═══ TEKS BACAAN

SUMATERA SELATAN — Optimisme terhadap perekonomian nasional kembali ditegaskan oleh Ketua Dewan Ekonomi Nasional (DEN), Luhut Pandjaitan. Di tengah perayaan Hari Kemerdekaan ke-81 Republik Indonesia, ia menyampaikan bahwa kondisi fundamental ekonomi tanah air berada dalam tren yang positif dan sehat. Pesan ini menjadi sinyal stabilitas di tengah dinamika ekonomi global yang masih diliputi ketidakpastian.
"Fundamental ekonomi kita baik. Namun, untuk mencapai lompatan besar, kita tidak bisa bekerja sendiri-sendiri. Diperlukan persatuan dan kemampuan untuk mengadopsi teknologi secara masif," ujar Luhut dalam keterangannya, Senin (17/8).
Menurutnya, transformasi digital yang berjalan cepat harus dibarengi dengan pemerataan akses dan literasi. Dengan begitu, keuntungan dari kemajuan teknologi tidak hanya dinikmati segelintir kelompok, tetapi dirasakan seluruh lapisan masyarakat. Hal ini penting untuk memastikan pertumbuhan ekonomi yang inklusif dan berkelanjutan.

══════

#### TUGAS YANG DIKERJAKAN
- A) Ambil bagian teks tentang optimisme ekonomi nasional antara "Menurutnya, transformasi digital" dan "inklusif dan berkelanjutan.", termasuk kedua bagian itu, tanpa mengubah apa pun.
- B) Dari teks tentang optimisme ekonomi nasional, daftarkan semua nama diri orang, lembaga, wilayah, atau negara yang muncul.

═══ DATA SUMBER

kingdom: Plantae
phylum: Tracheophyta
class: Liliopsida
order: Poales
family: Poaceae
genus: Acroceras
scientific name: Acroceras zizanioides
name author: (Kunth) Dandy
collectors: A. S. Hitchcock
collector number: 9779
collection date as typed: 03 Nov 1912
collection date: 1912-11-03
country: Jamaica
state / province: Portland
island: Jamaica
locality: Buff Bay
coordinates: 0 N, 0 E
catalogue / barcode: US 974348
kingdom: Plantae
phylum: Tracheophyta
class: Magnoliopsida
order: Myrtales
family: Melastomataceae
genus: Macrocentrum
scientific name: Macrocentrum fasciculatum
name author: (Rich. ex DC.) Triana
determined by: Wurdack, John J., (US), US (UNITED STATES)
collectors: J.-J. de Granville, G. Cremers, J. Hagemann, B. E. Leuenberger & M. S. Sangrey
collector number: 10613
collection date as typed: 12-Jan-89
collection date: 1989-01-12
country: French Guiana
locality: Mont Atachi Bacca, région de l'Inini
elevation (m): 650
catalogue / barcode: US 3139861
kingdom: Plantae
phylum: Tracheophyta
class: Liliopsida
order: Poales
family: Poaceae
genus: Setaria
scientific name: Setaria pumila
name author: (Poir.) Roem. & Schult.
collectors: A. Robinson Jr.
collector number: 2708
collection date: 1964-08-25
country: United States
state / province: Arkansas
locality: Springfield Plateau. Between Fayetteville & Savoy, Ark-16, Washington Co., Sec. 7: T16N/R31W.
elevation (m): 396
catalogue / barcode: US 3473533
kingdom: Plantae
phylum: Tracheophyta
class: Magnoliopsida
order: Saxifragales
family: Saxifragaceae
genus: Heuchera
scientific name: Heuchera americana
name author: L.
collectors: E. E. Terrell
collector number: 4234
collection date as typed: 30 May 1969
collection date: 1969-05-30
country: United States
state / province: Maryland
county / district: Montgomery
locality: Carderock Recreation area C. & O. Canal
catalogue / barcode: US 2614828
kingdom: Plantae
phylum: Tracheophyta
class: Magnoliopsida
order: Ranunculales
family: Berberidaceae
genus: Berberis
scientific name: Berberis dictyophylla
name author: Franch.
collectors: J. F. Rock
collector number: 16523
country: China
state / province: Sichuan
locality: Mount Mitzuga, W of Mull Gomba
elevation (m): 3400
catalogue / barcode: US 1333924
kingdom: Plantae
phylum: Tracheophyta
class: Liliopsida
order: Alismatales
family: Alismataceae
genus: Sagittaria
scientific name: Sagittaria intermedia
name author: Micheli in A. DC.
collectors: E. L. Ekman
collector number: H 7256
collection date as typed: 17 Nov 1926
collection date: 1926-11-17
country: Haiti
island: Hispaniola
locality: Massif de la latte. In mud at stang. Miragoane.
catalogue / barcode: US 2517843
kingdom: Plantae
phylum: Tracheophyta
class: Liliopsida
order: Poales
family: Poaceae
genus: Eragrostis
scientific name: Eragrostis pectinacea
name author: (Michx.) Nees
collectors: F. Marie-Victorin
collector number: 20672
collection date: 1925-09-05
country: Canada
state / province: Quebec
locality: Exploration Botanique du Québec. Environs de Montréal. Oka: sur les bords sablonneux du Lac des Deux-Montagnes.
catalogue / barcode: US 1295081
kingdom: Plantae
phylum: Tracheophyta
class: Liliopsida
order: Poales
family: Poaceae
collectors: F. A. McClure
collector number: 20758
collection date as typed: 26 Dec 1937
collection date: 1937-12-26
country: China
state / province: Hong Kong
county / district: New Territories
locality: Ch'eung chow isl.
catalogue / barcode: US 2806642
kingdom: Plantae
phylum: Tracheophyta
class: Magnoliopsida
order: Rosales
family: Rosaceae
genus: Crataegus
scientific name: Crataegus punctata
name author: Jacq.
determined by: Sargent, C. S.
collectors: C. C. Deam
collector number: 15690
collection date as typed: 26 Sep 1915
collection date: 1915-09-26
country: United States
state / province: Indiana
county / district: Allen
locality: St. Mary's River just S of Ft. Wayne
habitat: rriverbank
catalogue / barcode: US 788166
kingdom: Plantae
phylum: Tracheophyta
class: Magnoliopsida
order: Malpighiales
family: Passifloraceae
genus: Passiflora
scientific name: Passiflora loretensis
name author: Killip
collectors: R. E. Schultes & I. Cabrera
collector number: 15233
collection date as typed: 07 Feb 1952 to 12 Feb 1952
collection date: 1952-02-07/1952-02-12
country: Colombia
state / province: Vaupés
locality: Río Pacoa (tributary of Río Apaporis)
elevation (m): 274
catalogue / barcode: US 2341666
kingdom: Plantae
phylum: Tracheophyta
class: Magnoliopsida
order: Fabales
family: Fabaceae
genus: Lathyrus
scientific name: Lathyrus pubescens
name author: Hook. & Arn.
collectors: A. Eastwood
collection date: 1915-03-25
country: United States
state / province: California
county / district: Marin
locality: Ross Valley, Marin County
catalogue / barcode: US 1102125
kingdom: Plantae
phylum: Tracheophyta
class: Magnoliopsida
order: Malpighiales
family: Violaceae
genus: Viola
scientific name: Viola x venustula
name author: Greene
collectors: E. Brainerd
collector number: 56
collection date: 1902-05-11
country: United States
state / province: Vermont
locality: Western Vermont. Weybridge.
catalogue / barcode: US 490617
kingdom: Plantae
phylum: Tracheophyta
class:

══════

#### JAWABAN PER TUGAS
- A)
Menurutnya, transformasi digital yang berjalan cepat harus dibarengi dengan pemerataan akses dan literasi. Dengan begitu, keuntungan dari kemajuan teknologi tidak hanya dinikmati segelintir kelompok, tetapi dirasakan seluruh lapisan masyarakat. Hal ini penting untuk memastikan pertumbuhan ekonomi yang inklusif dan berkelanjutan.

- B) Sumatera Selatan, Dewan Ekonomi Nasional (DEN), Luhut Pandjaitan, Republik Indonesia